Gelida primavera, rassomigli al corpo di una donna martoriata,
ai ricordo di ciò che era un tempo, alla sua turgida carne senza grinze,
alle lacrime che come pioggia incessante bagnano le sue rughe simili ai solchi nel terreno arato per la semina.
Gelida primavera che da quel terreno non ricaverà più frutti, stagione senza vita, priva di fiori e di profumi,
rassomigliante ad una donna che appare troppo giovane per morire ma troppo vecchia per gioire,
alle sue immense cicatrici celate sotto false sembianze di felicità.
Gelida primavera, senza frutti né gemme, priva di rondini e di grida festose, dimmi, dove ti sei nascosta?
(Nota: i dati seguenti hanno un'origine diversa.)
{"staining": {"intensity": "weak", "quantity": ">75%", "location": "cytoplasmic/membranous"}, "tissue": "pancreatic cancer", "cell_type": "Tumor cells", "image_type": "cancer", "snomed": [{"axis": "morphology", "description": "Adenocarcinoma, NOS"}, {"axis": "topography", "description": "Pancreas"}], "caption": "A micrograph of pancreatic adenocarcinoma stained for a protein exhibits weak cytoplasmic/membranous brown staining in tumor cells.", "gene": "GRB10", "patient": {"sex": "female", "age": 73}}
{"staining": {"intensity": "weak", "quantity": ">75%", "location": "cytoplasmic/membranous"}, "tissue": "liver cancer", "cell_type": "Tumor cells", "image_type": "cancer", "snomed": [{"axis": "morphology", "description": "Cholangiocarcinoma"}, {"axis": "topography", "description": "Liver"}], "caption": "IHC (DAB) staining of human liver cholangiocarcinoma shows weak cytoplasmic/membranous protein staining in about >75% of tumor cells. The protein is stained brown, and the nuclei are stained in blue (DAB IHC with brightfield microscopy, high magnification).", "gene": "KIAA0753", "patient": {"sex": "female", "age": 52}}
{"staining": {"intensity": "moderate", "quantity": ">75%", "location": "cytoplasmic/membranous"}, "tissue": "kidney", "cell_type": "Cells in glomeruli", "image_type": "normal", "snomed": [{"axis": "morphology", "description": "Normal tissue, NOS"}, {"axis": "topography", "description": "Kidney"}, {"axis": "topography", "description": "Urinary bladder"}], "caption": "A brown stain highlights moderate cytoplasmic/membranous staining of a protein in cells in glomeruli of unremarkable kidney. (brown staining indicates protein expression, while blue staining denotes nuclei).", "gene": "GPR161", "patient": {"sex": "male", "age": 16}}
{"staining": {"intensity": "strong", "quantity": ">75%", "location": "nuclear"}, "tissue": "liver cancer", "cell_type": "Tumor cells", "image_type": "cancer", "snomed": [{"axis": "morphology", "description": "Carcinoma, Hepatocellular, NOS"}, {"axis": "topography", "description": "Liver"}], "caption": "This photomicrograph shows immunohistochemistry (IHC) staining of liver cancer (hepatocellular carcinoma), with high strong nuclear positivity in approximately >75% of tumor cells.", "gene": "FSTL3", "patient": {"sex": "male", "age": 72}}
Anche tu temi di riscaldare le anime avvizzite dal tempo e dall’odio?
Anche tu sei priva di quell’ incanto tiepido e assolato che un tempo rendeva le giornate meno insensate?
Io, ti prego e t’ imploro, torna a risplendere sui nostri volti grigi e a rischiarare i nostri risvegli, il nostro domani!
Fa’ finta che quella donna avvizzita e imbiancata dal tempo e dal dolore sia ancora la giovane donzella che correva tra i prati assolati e voleva spiccare il volo come la bianca farfalla che non si vede più.
Gelida primavera, ora basta piangere, ritorna in te, allontana le ombre che t’ incupiscono, sii te stessa senza badare alle voci dissonanti di chi ti vuole cambiare, annientare.